Imposible saber si me hablaba a mí, a las flores, a
su sombra o a alguien que estaba imaginando. De
pronto, un impulso muy fuerte se apoderó de mí, el
que me incitaba interiormente a echarlo a la calle
o, por lo menos, a preguntarle quién era y qué hacía
en mi casa.
—Estoy mojado y no tengo sed —dijo la voz monótona,
retrocediendo hacia su rincón.
Seguí parado cerca de las flores frescas y su aroma
me tranquilizó un poco, pero no impidió que le
dijera:
—¿Quién es usted y qué hace en mi casa?
Escuché mi voz como nunca antes la había escuchado:
seca y pastosa. Al momento me di cuenta de que me
había quedado sometido a la voluntad de un ser
extraño.
—Yo no tengo la culpa de nada —dijo él.
Su voz quedó ahogada en su garganta.
—¿Quién es usted? —volví a preguntarle; pensé que se
trataba de un enfermo mental. Pero en el fondo de mí
mismo, tenía esta definida voluntad de echarlo a la
calle. No podía seguir soportando esa presencia
indeseada. Por fin, sus labios se abrieron para
decirme:
—Soy Onel.
Respiró un poco y continuó:
—¿Qué piensa hacer conmigo?
En esos momentos yo no pensaba en nada, tenía la
cabeza vacía. La sangre se me había agolpado a la
cara. Quedé con las manos tensas y los labios se me
habían secado. Me dio la impresión de estar frente a
un espectro humano.
—Me llamo Onel —dijo—. Como estaba lloviendo, llegué
demasiado tarde. No sabía qué hacer allí, por eso me
puse a errar por las calles, sin darme cuenta de
dónde me dirigía. Sólo quería alejarme de allí, era
lo único que quería hacer: alejarme.
Mientras hablaba, se sentó en la silla y volvió a
ponerse los zapatos y los calcetines tal como
estaban. Ya no se le notaban las lágrimas del
principio. Había logrado dominar su desesperación.

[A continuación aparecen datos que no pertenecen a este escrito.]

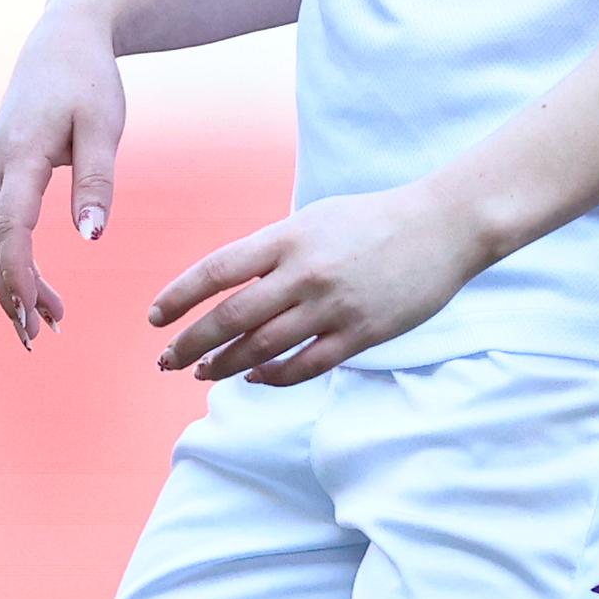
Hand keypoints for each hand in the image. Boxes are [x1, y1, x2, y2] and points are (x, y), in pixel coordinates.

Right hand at [0, 0, 127, 352]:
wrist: (63, 35)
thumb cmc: (89, 77)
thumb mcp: (103, 124)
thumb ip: (97, 179)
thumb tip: (92, 236)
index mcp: (19, 153)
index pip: (10, 228)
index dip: (19, 276)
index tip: (35, 315)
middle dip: (10, 293)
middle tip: (37, 339)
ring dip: (12, 281)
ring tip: (47, 323)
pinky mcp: (1, 168)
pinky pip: (0, 222)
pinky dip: (14, 258)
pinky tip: (40, 285)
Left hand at [149, 183, 488, 386]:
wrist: (442, 226)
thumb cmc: (373, 219)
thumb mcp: (314, 220)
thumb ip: (274, 251)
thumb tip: (233, 287)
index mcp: (288, 237)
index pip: (217, 271)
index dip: (179, 297)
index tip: (156, 318)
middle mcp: (304, 273)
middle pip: (231, 318)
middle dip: (191, 344)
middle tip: (167, 361)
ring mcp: (332, 307)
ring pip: (262, 348)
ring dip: (225, 365)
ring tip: (203, 374)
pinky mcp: (360, 334)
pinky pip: (306, 366)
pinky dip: (274, 376)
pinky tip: (255, 378)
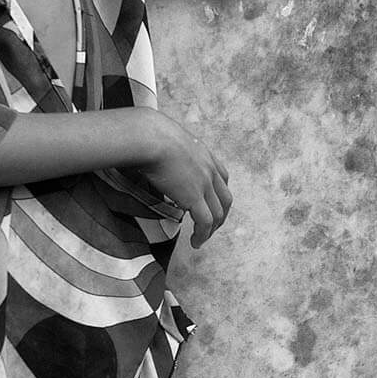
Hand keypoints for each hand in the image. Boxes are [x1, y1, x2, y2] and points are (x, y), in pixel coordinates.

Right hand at [136, 110, 231, 247]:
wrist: (151, 138)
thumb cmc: (150, 135)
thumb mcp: (169, 140)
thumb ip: (171, 150)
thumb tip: (155, 153)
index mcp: (205, 155)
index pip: (222, 177)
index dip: (219, 194)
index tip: (211, 203)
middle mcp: (209, 170)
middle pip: (225, 199)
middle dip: (221, 215)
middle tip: (211, 227)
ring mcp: (204, 184)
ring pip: (218, 214)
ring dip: (211, 230)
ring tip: (201, 239)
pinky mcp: (194, 198)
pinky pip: (205, 222)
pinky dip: (202, 235)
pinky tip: (195, 242)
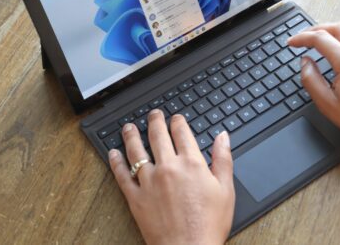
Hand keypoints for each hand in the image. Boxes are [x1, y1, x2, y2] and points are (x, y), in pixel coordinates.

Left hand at [109, 110, 234, 244]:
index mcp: (191, 163)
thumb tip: (222, 137)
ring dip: (132, 135)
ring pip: (136, 151)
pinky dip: (116, 162)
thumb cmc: (209, 224)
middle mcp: (168, 168)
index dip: (178, 121)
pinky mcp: (136, 198)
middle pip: (157, 135)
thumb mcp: (226, 189)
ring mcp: (149, 182)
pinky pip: (122, 175)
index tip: (176, 118)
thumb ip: (223, 159)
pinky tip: (113, 153)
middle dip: (155, 121)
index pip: (181, 132)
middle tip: (153, 114)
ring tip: (129, 127)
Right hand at [287, 23, 339, 153]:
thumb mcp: (328, 104)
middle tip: (303, 37)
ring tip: (322, 36)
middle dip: (316, 29)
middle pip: (336, 27)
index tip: (292, 42)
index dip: (302, 38)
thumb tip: (305, 63)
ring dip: (334, 29)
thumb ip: (311, 80)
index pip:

Le dije que podía quedarse por esa noche o, al
menos, hasta que la lluvia disminuyera. Parecía que
no me escuchaba.
—Ya no deseo nada —dijo—; ahora es demasiado tarde
para todo.
Le dije que esperara un poco mientras le preparaba
algo caliente, pensando que la lluvia calmaría.
Murmuró algunas palabras que yo no entendí. Me fui a
la cocina y lo dejé, ahí, parado como un tronco,
mirándome con sus ojos negros. Cuando regresé, ya no
estaba, se había ido. Había dejado la puerta
abierta, y hacia ella me precipité con la taza de
café en la mano. Afuera no había nadie. Ya no
llovía. Cerré la puerta y me acerqué a la mesa:
había desaparecido también el vaso con las flores.